Of course, politics, like life, is full of contingencies. It makes a difference how the game is played. There is also the rather troubling question of what will transpire on the Republican side of the equation. And who exactly is really speaking to the new issues or a “new brand of politics”? Finally, and this is the most disturbing part, do the American people, or electorate anyway, really want to break the deadlock or push for “new political paradigms, new dialectical thinking and new coalitions”? Politics is a lagging indicator, driven by cultural realities. Washington gridlock reflects the social and cultural reality of a truly divided society in which Red and Blue states are not simply colors on a map but very real signs of deep divisions within the body politic.
The hangover from the Great Recession has given rise to feelings of class resentment and longing for government support and protections which make any kind of reform difficult. Neil Ferguson has noted how clueless most young and hip voters are in supporting more entitlement spending, more subsidies for higher education and the like, all of which will simply add to the crushing burden on their future working lives and families. There are pretty disturbing polling data indicating that many Tea Party members really do not want to see any reform of Medicare, Medicaid, or Social Security.
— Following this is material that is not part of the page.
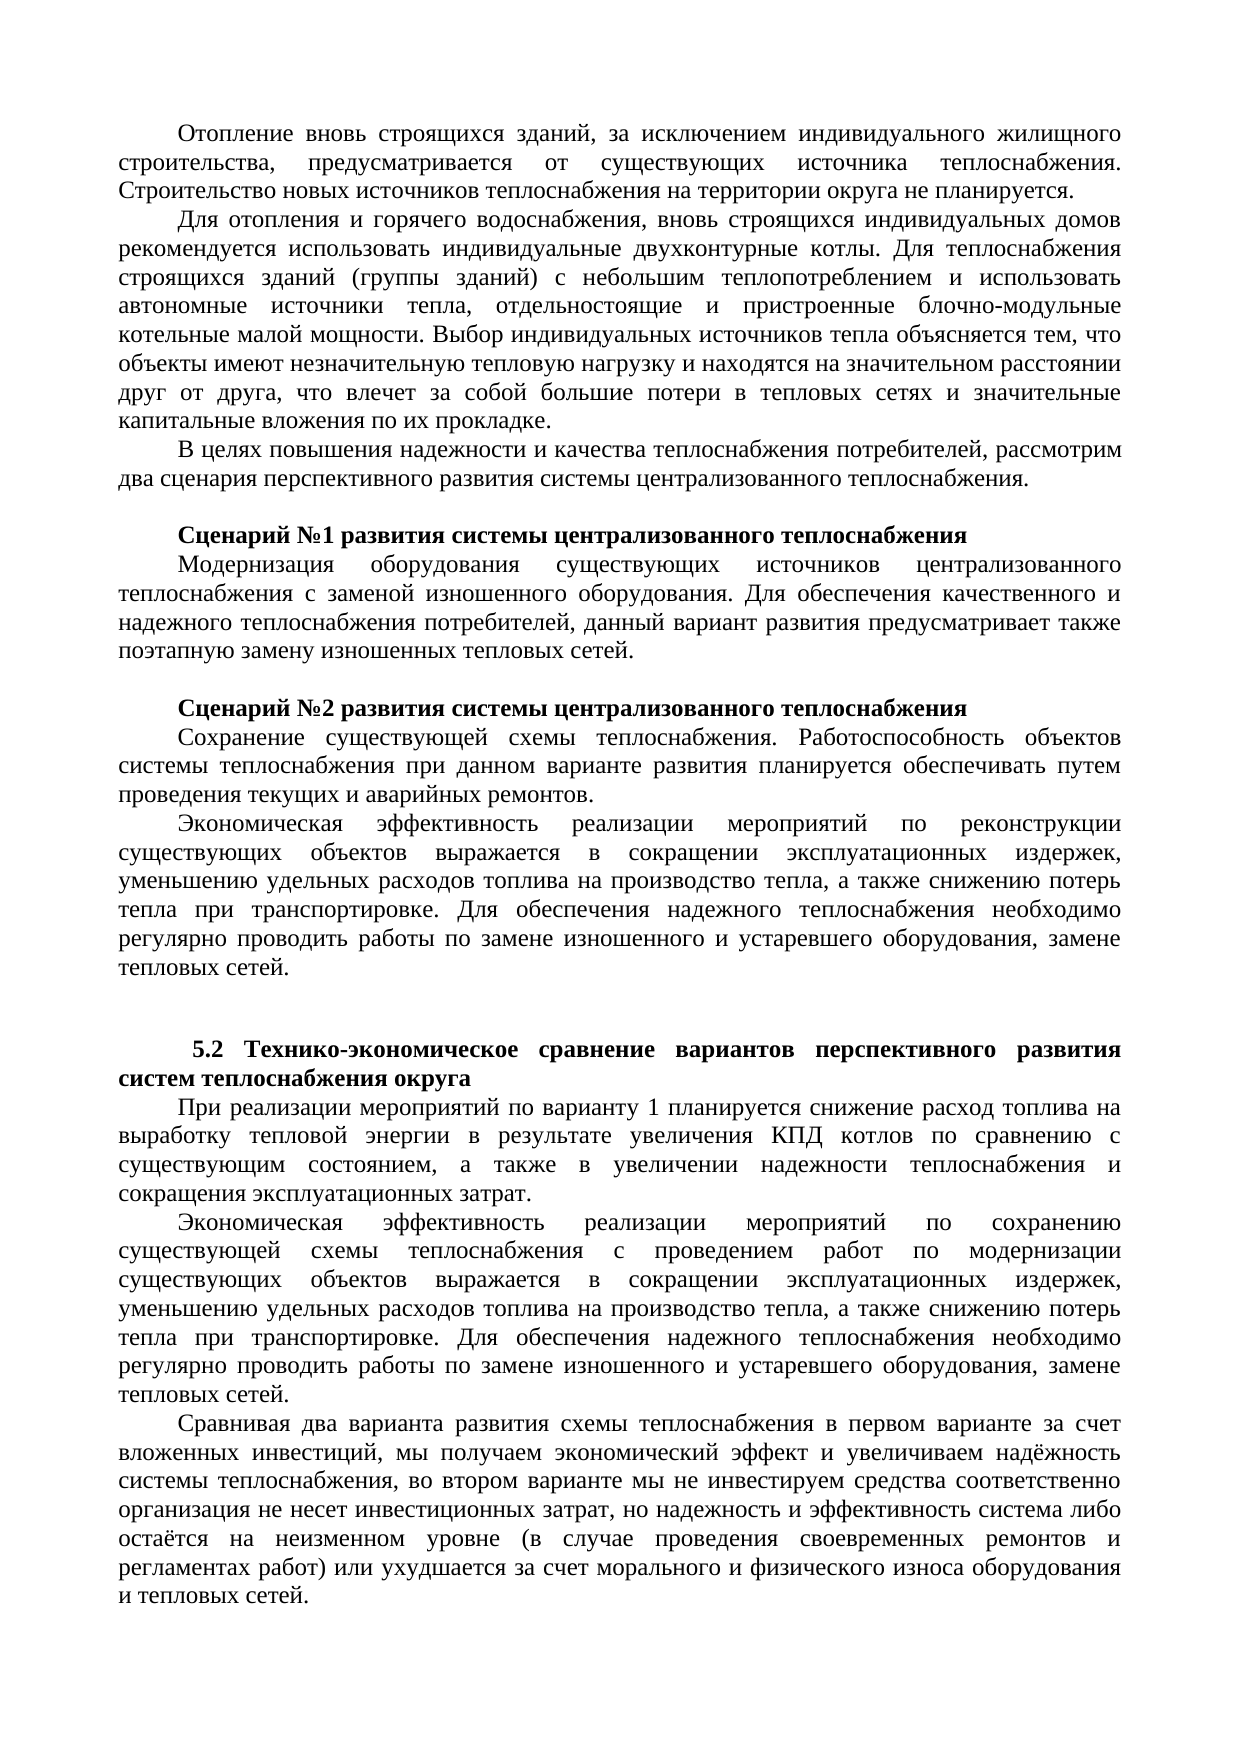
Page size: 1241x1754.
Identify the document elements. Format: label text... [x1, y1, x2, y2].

Evidently, they think you can control federal spending simply by cutting foreign aid or the Weather Service or something. Public employee unions, farmers, proponents of the IMF — all of them resist change and march under the banner of “more of the same.”
But hope is a theological virtue not grounded in reason or empiricism. We can pray that new political entrepreneurs, the kind Robert Merry hopes to see on the national stage, are waiting in the wings and ready to make their grand entrance.